Correct statistics on India’s economy

In: Uncategorized

29 Oct 2007

The main aim of this note is to spell out the correct statistics on India’s economic growth record. A participant in today’s session on India at 60 at the Battle of Ideas conference claimed incorrectly that India enjoyed strong growth in the decades immediately following the second world war. I said I would put the correct statistics on my site so here they are:

1950-1980 – average growth rate 3.75%.

1980-1990 – average growth rate 5.7%.

1990-2000 – average growth rate 6.0%.

2000-2005 – average growth rate 6.9%.

My source for this is a presentation by TN Srinavasan, a professor of economics at Yale, to an International Monetary Fund book forum on December 14, 2006. A PDF is available here (see page 8).
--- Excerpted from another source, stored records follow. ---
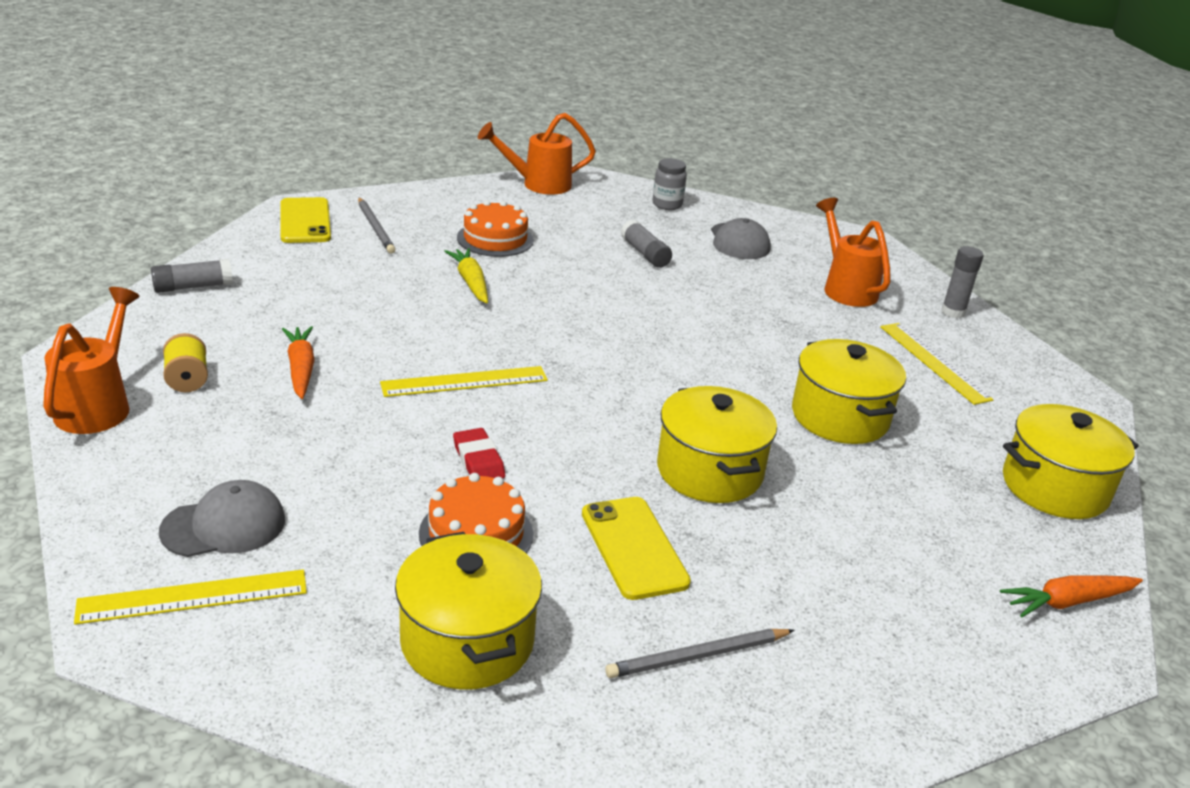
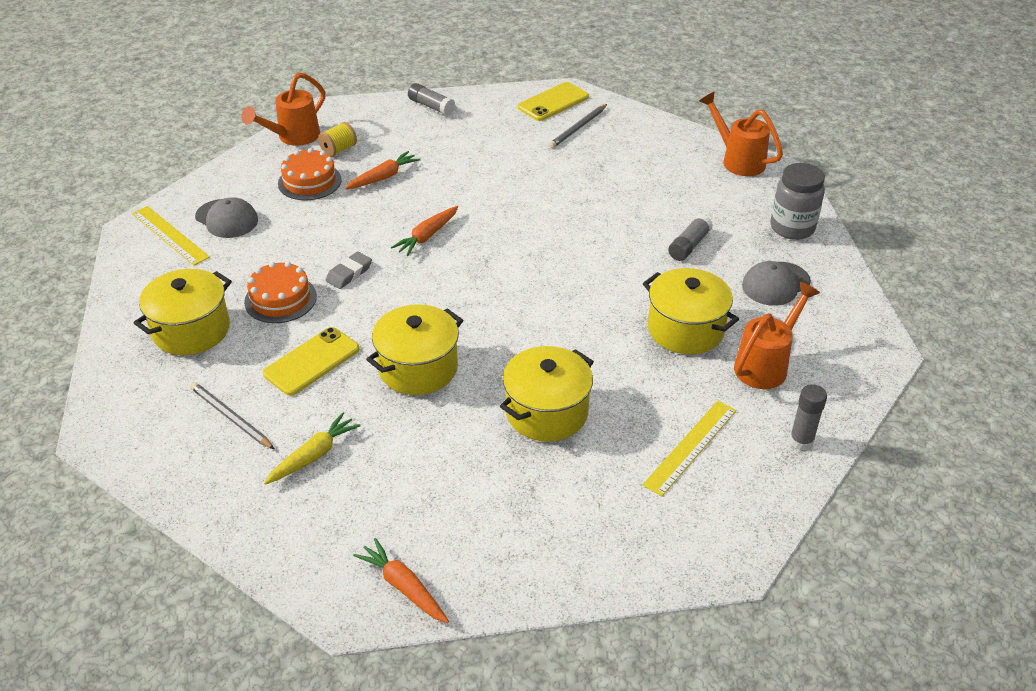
camera: 65 degrees right, 10 degrees up
orange watering can [43,287,140,434] -> orange watering can turned 150 degrees clockwise [241,72,325,146]
yellow ruler [380,366,548,397] -> orange carrot [391,206,458,256]
yellow carrot [444,248,488,303] -> yellow carrot moved to [264,413,361,485]
red eraser [453,428,505,479] -> grey eraser [326,251,372,289]
orange cake [457,200,534,257] -> orange cake moved to [278,148,342,200]
grey jar [652,158,687,210] -> grey jar [771,163,825,240], size x1.55
yellow pot [1003,404,1139,519] -> yellow pot moved to [643,268,739,354]

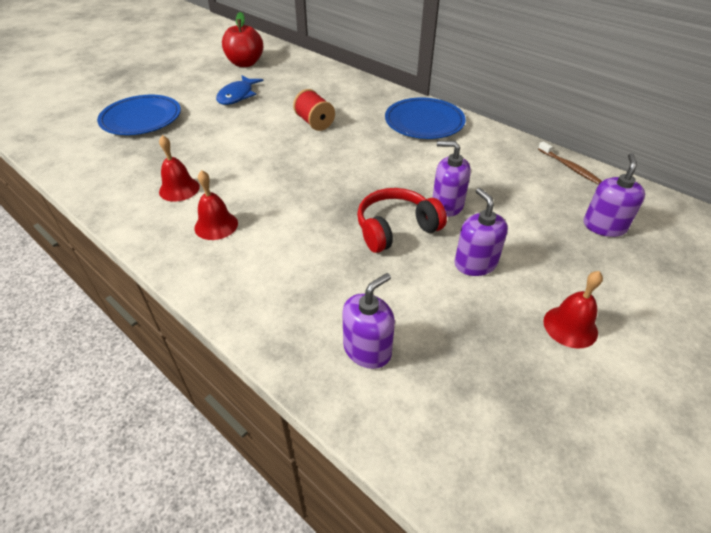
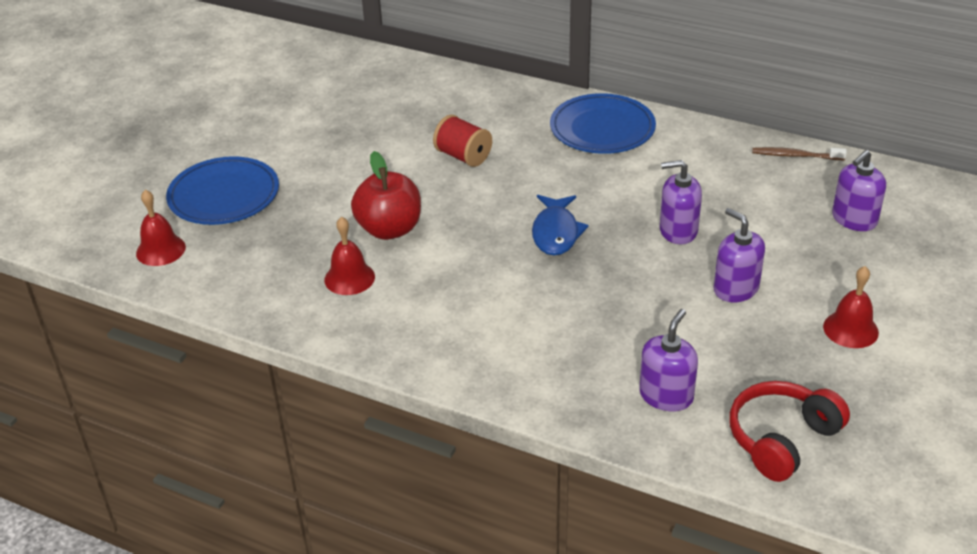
camera: 15 degrees left, 5 degrees down
red bell [194,170,238,240] -> red bell moved to [136,190,186,266]
blue fish [216,75,263,105] -> blue fish moved to [532,195,589,256]
red apple [222,12,263,67] -> red apple moved to [351,151,421,240]
red headphones [357,188,447,253] -> red headphones moved to [729,381,850,482]
brown toothbrush [538,141,602,185] -> brown toothbrush turned 150 degrees clockwise [752,147,847,160]
purple soap dispenser [584,153,645,237] -> purple soap dispenser turned 135 degrees counterclockwise [832,150,886,231]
The pattern is confirmed in the recent country report on India from the Organisation for Economic Cooperation and Development. The graph of GDP growth per head here clearly shows that the economy was pretty sluggish from the 1950s to the 1970s.

As it happens there is a serious debate among economists about Indian’s economic growth but it is not about the facts of growth from the 1950s to 1970s. Instead it is about whether India’s growth took off in the 1980s or whether the reforms of the 1990s were truly responsible.

While I am writing I will quickly correct a couple of other misconceptions.

First, while it is true that India’s agricultural sector is important socially it is much less important economically. Although agriculture accounts for 60% of India’s work force it only accounts for 17.5% of its GDP (see the India entry in the CIA World factbook). Therefore even if the output of the agricultural sector grew rapidly it would only have a limited impact on GDP.

Second, it is necessary to be wary of the talk of India’s “middle class” or indeed that of other developing countries too. The problem is that the term is used extremely loosely. It is necessary to be more specific about how the term is being defined before drawing any sweeping conclusions about a rising middle class.

The point of course it not to be against the use of statistics. On the contrary, they are a valuable tool in understanding development. But they need to be used carefully rather than in a cavalier way.